_Prompt 1_.
Answer these about the Sickoids interview:
(a) Which two record labels put out the band's new record?
(b) What instrument does Eric play in the band?
(c) Which band's song gave Sickoids its name?
_Prompt 2_. Repeat word for word the part of the Sickoids interview between "S: The name" and "enjoyed playing with?", inclusive.

───── Extract provided

Thursday, April 25, 2013

Interview with Sickoids

I don't know how many times I have listened to 2012's Sickoids' LP off of Residue Records. I first heard about it in Maximum Rock n Roll about the time that I was moving back to Chicago from Durham. I didn't really know what all was going on in terms of music there, but I did want to keep my interest in hardcore alive and so I would read Maximum Rock n Roll and pick up fliers whenever I saw them, which eventually got me into my first DIY spaces. Needless to say, I missed the Sickoids playing here, but eventually I hope to see them again.

One of the major things I noticed when listening to the Sickoids record along with the lyrics sheet was the maturity and intelligence in their lyrics. I was really blown away actually. There's a lot going on in that record when listening to it - people coming and going in, death, war, and a general unease with life. That and the uncanny ability to throw really great hooks and anthemic choruses on top of a violent amalgamation of irritated guitars and panic-attack drums made the record really stick out to me. I was totally hooked.

They just put out a brand new record released by Sorry State Records and Grave Mistake Records (two of my all-time favorite record labels). It's a six-song twelve inch that can be streamed on the SORRY STATE BANDCAMP and purchased as well from either label. In addition, you can check out the band on their FACEBOOK PAGE or follow the band on their BLOGSPOT

Jordan: Who all is in sickoids? How long have you guys been playing together? How did the band start?

Sickoids: SICKOIDS is Rob (guitar), Vince (drums), and Eric (bass).  Rob and I were in another band together (Witch Hunt), and when it became inactive, we wanted to keep something going.  We began writing songs in 2010, and we acquired Eric towards the end of that year.  We played our first show in March, 2011. 
J: What's the name sickoids from?

S: The name was pulled directly from the SUBHUMANS (Canada) song 'Death to the Sickoids.'  We were looking through some of our favorite records - for band name inspiration, of course.  After going through 100s of potential names (even considering some of the hilarious results on the band name generator website), SICKOIDS just made perfect sense.

J: What all have you guys released? What's the history of releases you've done?

S: We released a demo in March 2011, a full length in March 2012, and our next 12" titled 'No Home' is coming out this month (April 2013).

J: What have been some of the bands you've enjoyed playing with?


J: Do you have any bands from your home that you particularly like?

S: Philly was our home, but we all recently moved to other cities.  Bands worth checking out from there include: BAD ENERGY, BAD SIDE, THE BROOD, BACKSLIDER.  Apparently the best current Philly bands have names that start with 'B.'

J: On your self titled record on residue, you talk a lot about war and social issues and alienation. How did those come to be so important?

──────────
───── Dataset excerpts

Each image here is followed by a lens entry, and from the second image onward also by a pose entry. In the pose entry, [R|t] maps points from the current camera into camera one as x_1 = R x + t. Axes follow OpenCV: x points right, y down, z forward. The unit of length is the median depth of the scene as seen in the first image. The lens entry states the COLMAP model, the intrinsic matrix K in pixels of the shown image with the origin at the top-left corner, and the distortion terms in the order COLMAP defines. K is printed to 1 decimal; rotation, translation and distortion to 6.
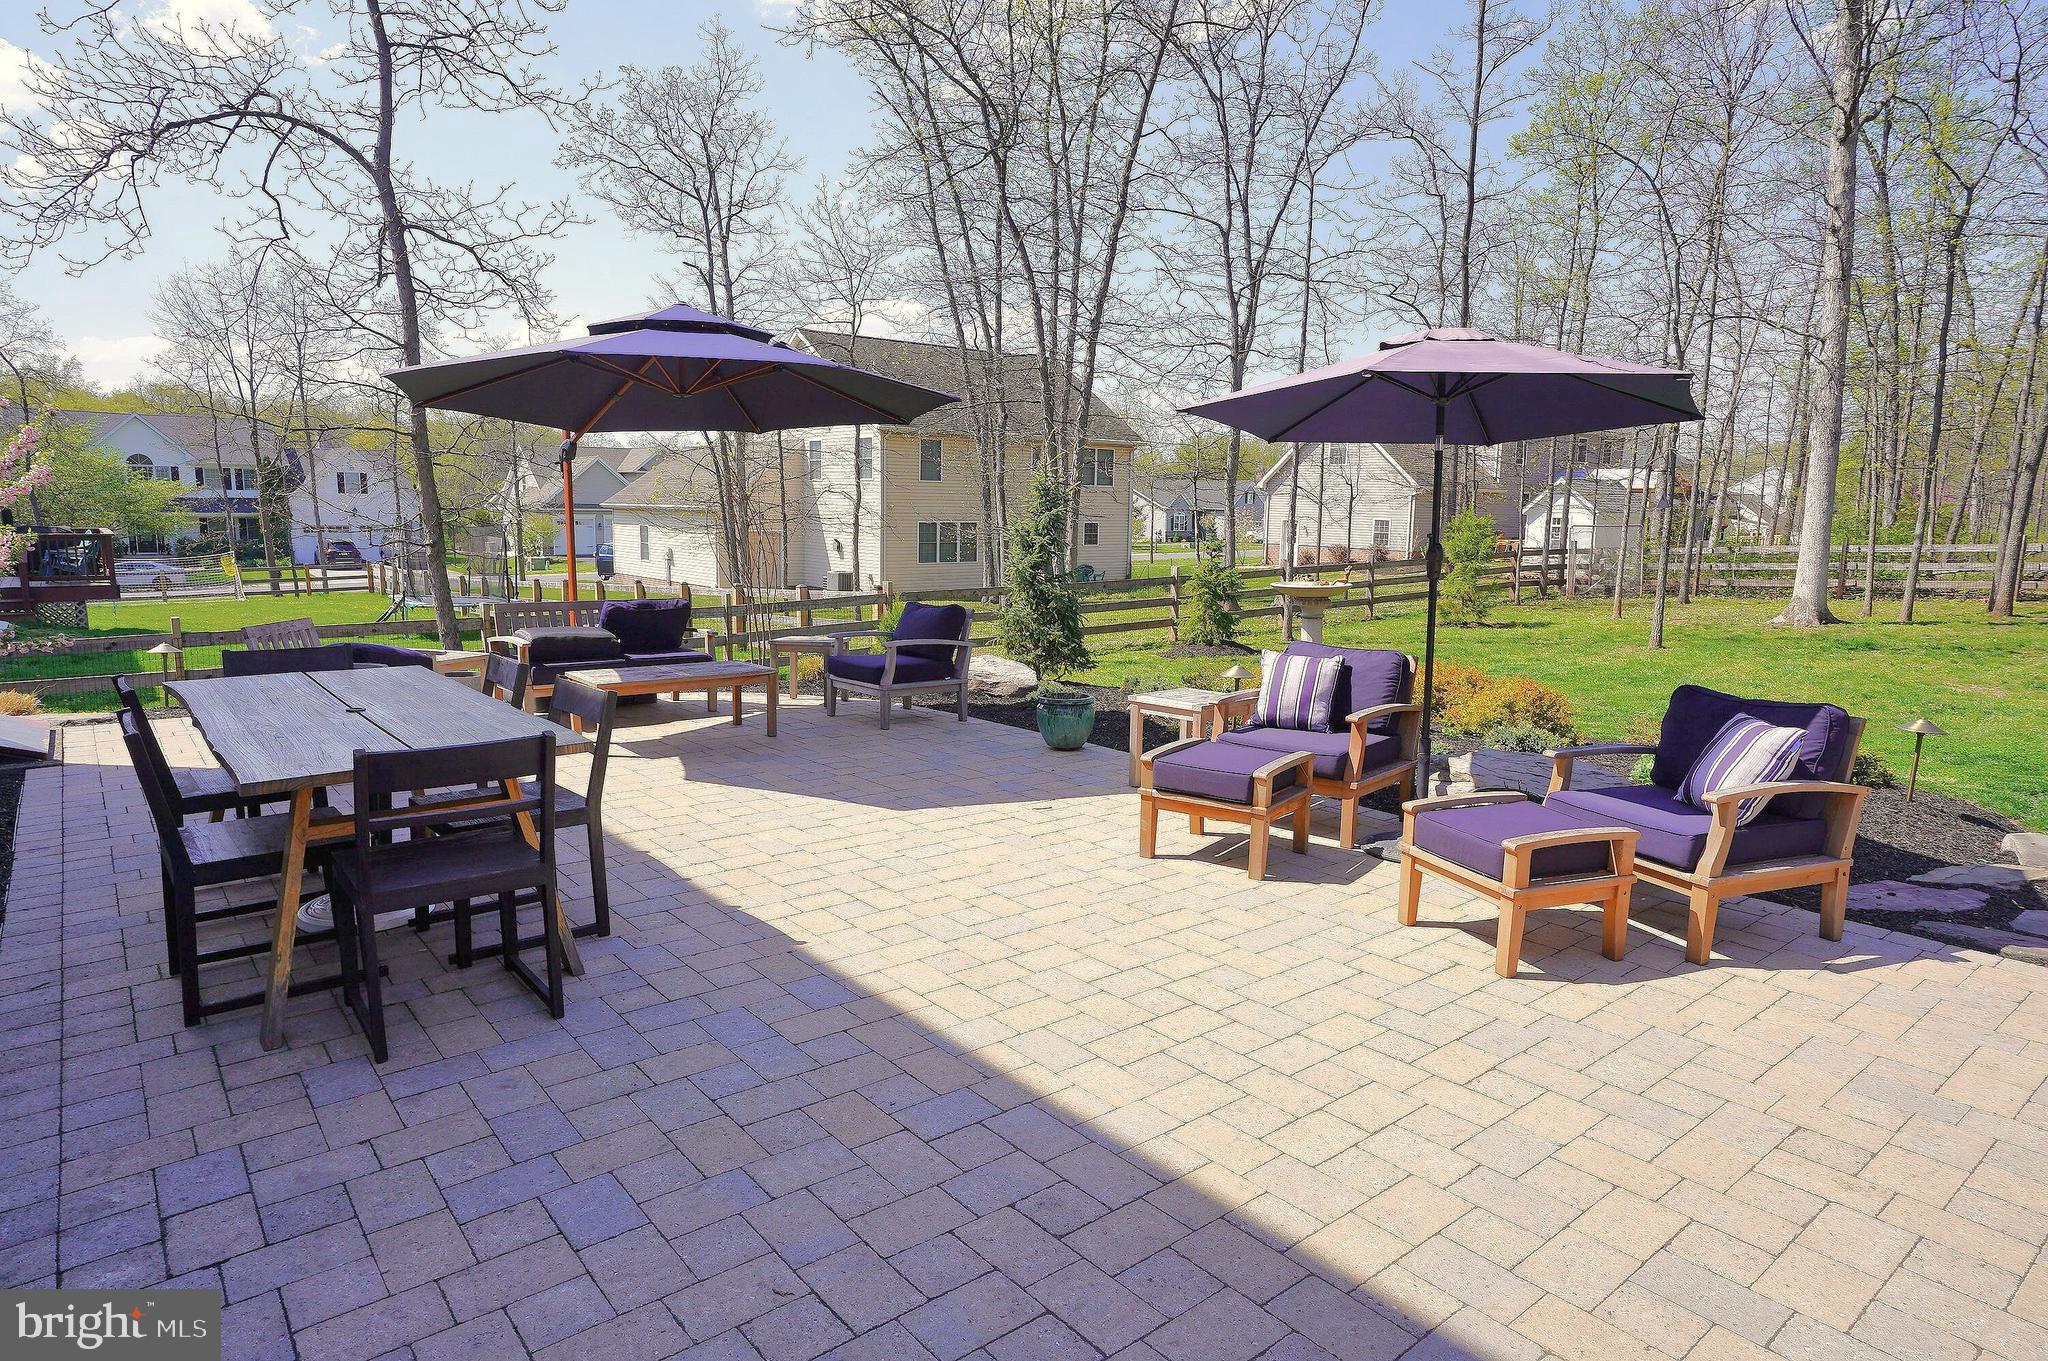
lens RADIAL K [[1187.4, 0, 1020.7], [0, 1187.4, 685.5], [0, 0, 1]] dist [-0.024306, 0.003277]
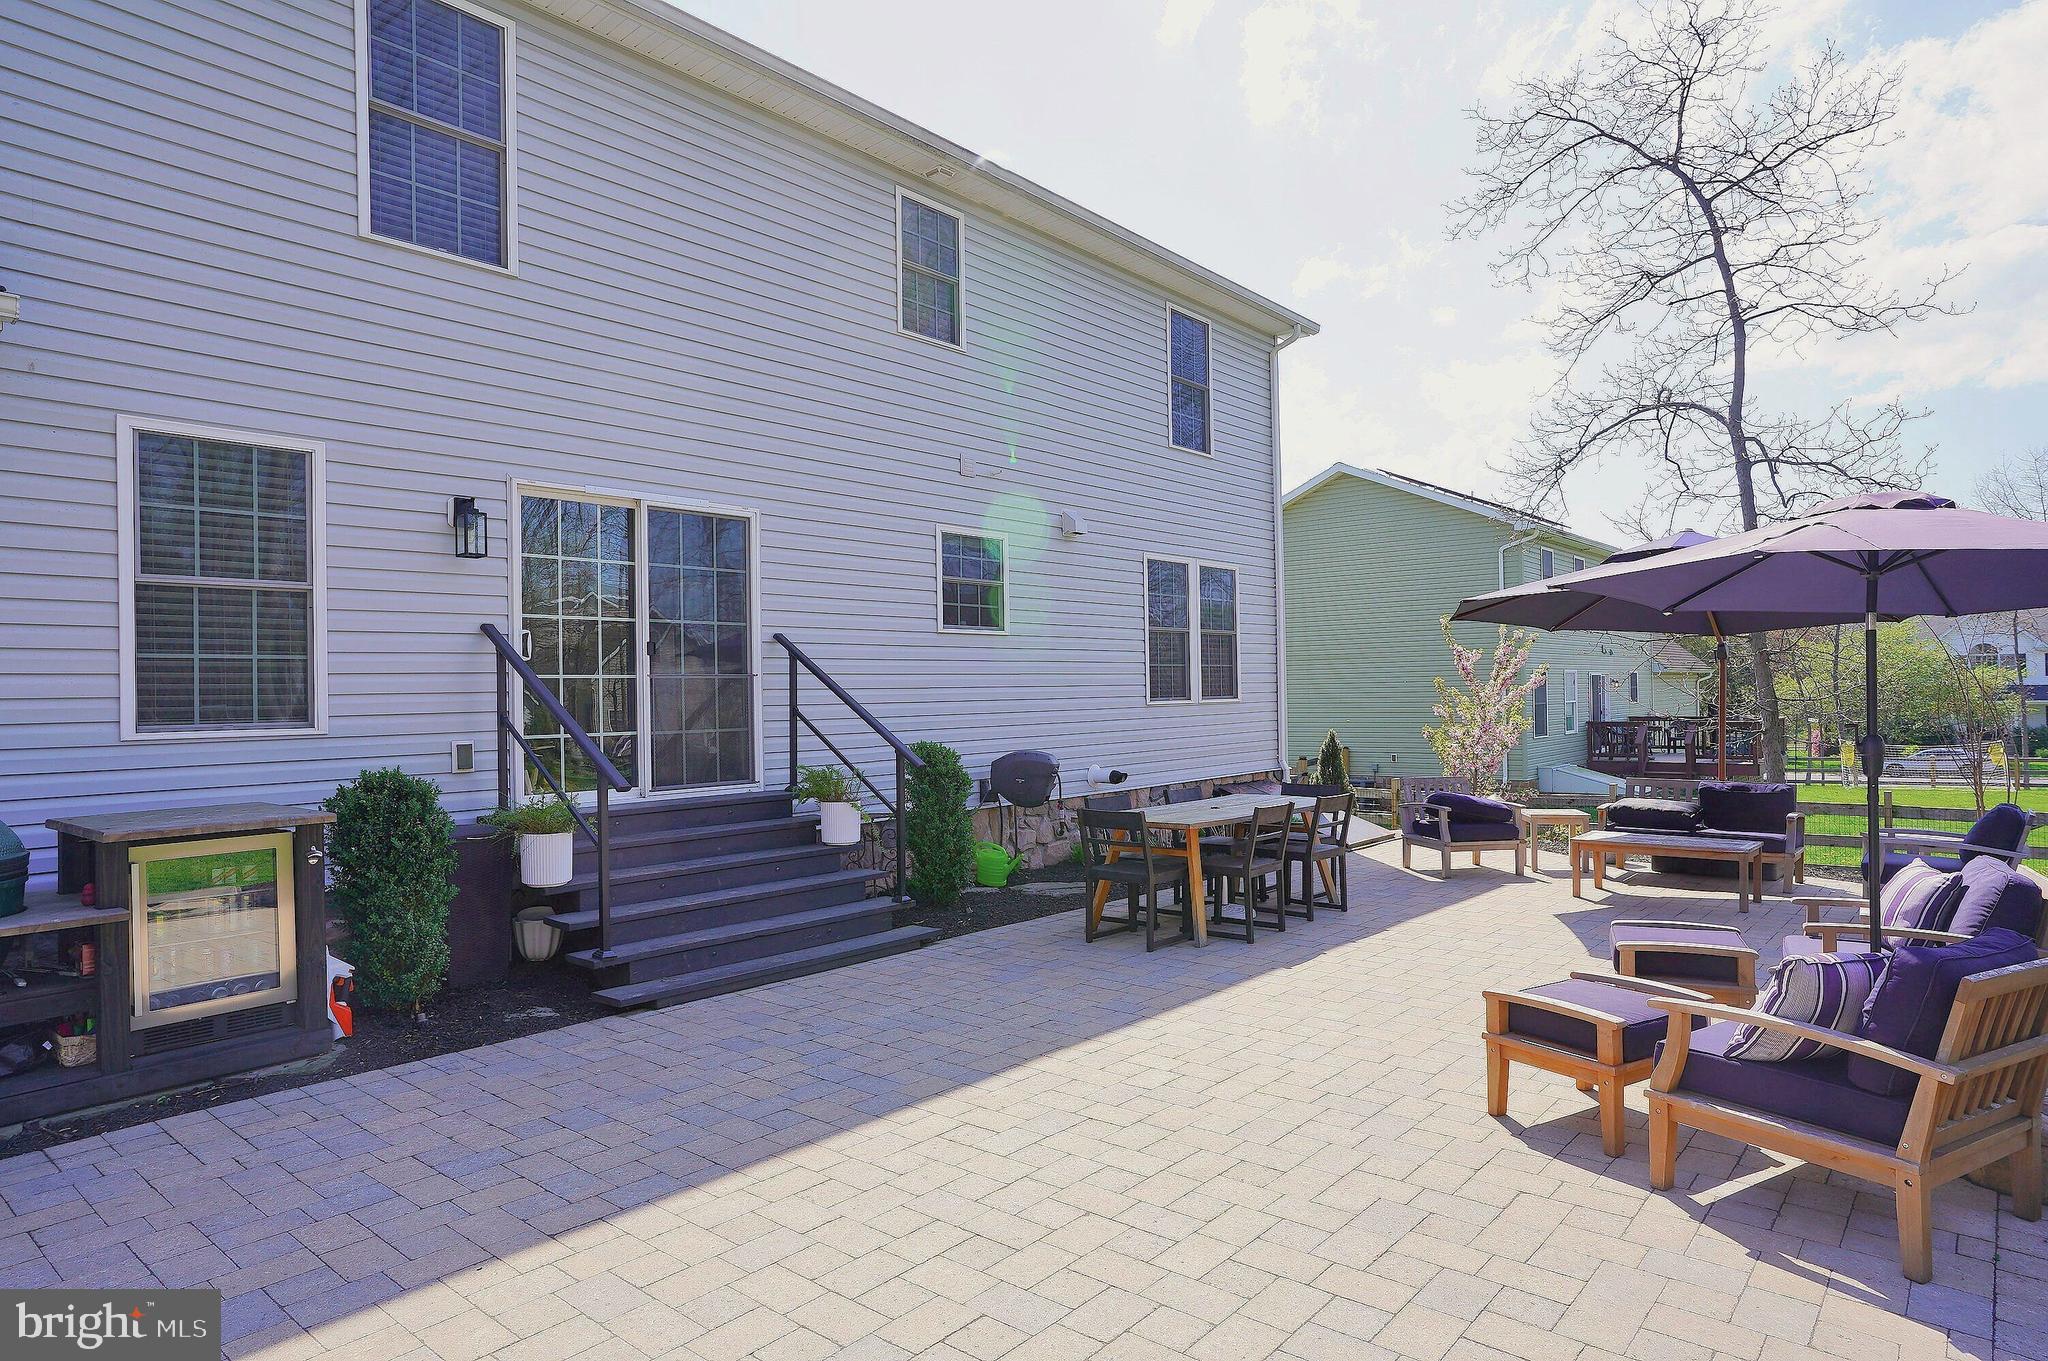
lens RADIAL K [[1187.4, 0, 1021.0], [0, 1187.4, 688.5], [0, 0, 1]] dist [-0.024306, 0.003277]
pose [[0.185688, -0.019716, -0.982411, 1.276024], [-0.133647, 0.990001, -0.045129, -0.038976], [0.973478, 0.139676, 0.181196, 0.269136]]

──────────
───── Dataset excerpts

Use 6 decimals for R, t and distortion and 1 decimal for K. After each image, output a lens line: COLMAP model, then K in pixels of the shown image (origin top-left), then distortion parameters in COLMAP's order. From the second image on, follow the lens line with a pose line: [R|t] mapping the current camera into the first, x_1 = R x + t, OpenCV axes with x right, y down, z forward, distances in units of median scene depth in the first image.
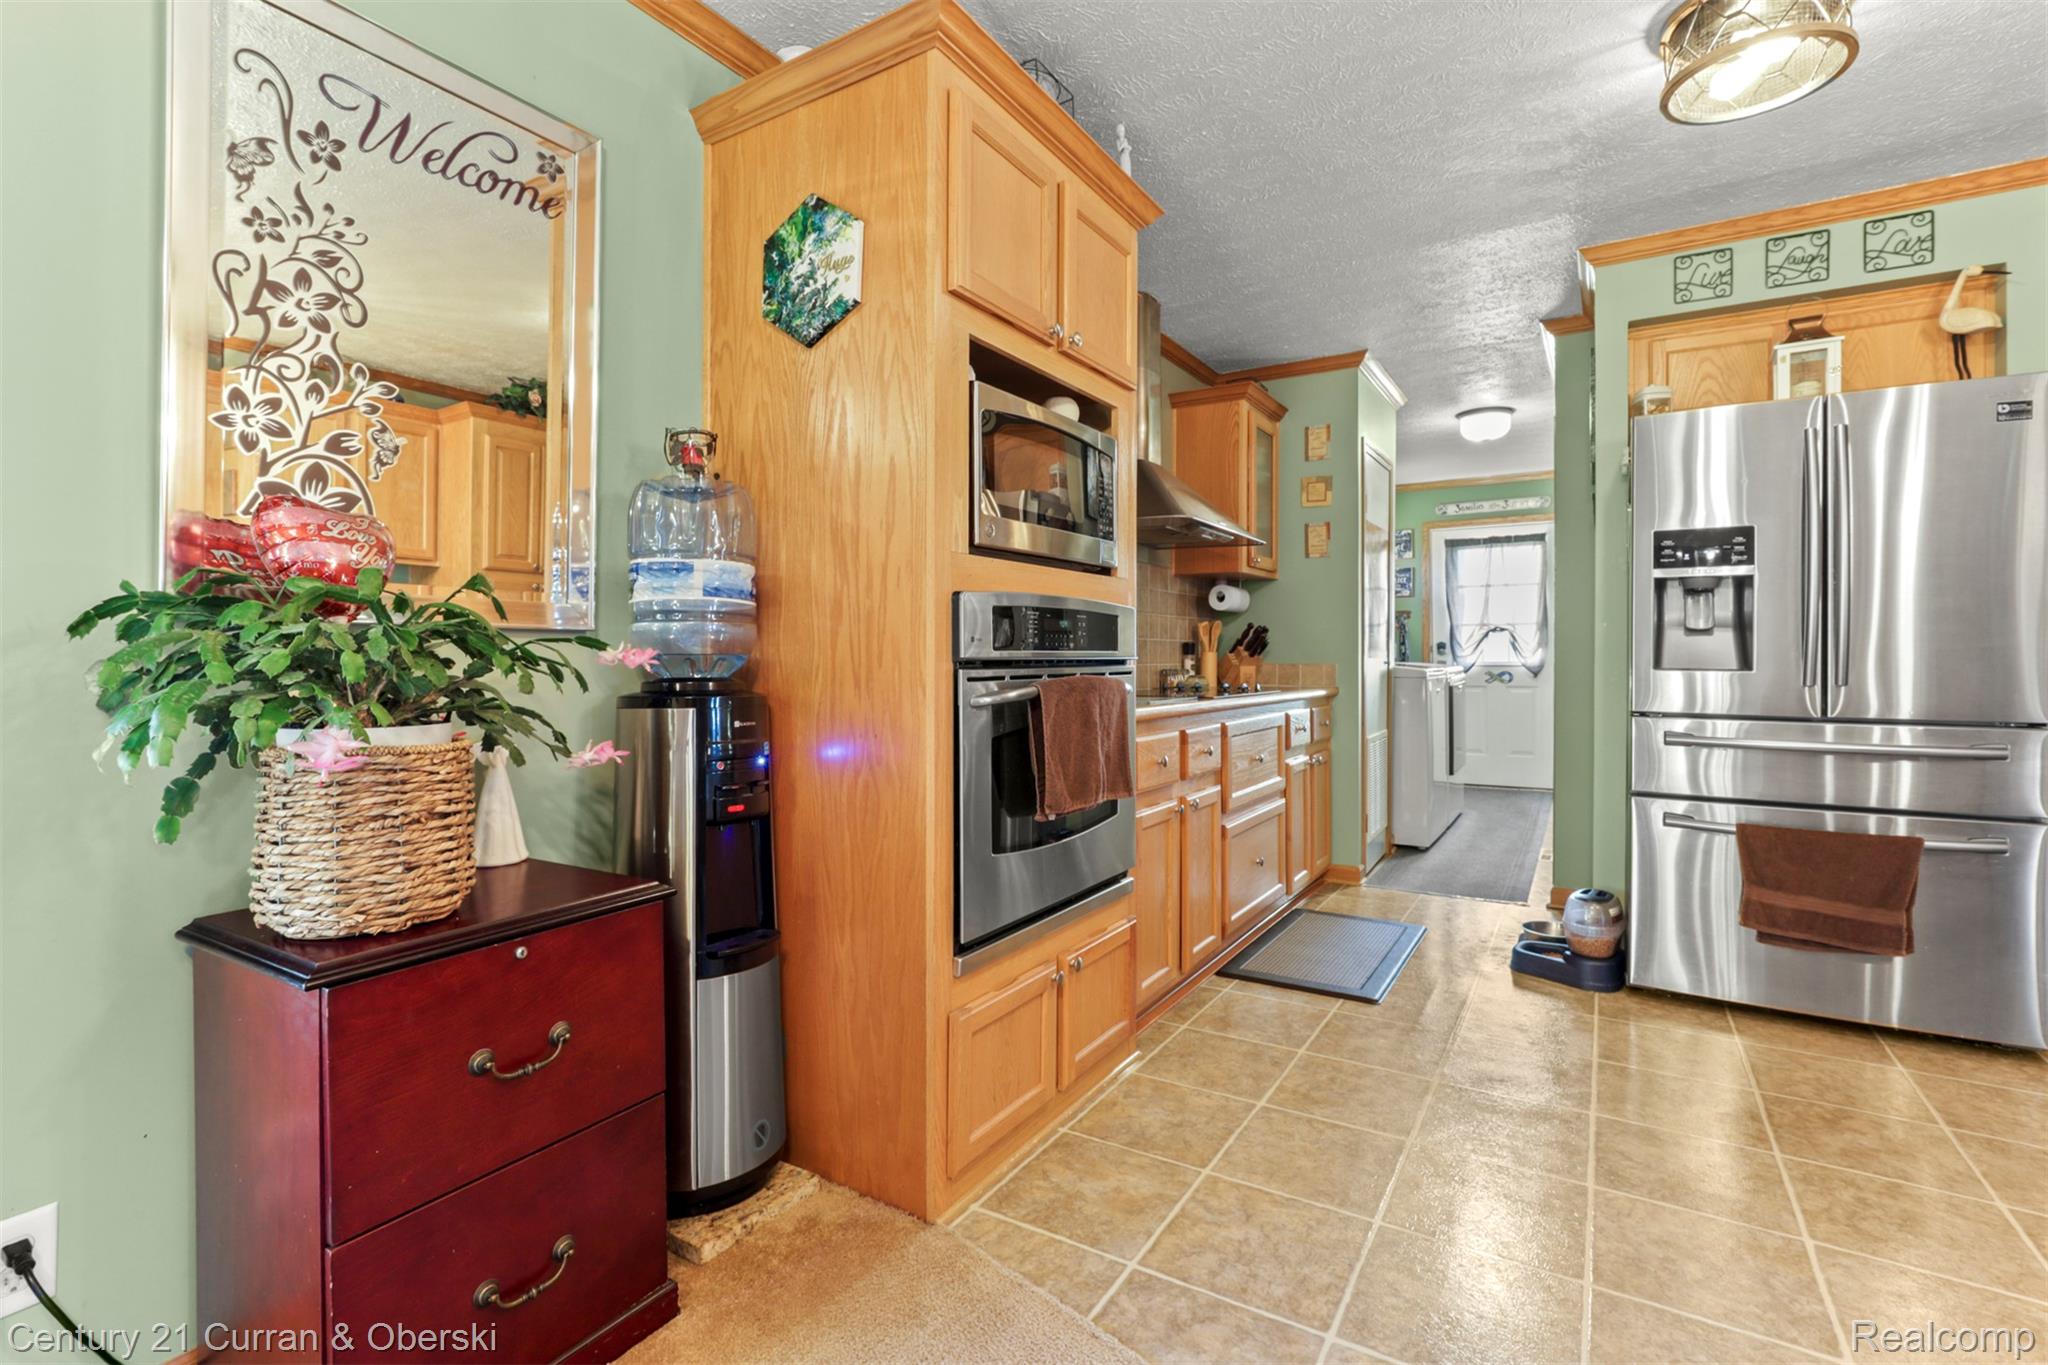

──────────

_Answer area 1_.
(a) Sorry State Records and Grave Mistake Records
(b) Bass
(c) The SUBHUMANS (Canada), from their song "Death to the Sickoids"

_Answer area 2_.
S: The name was pulled directly from the SUBHUMANS (Canada) song 'Death to the Sickoids.'  We were looking through some of our favorite records - for band name inspiration, of course.  After going through 100s of potential names (even considering some of the hilarious results on the band name generator website), SICKOIDS just made perfect sense.

J: What all have you guys released? What's the history of releases you've done?

S: We released a demo in March 2011, a full length in March 2012, and our next 12" titled 'No Home' is coming out this month (April 2013).

J: What have been some of the bands you've enjoyed playing with?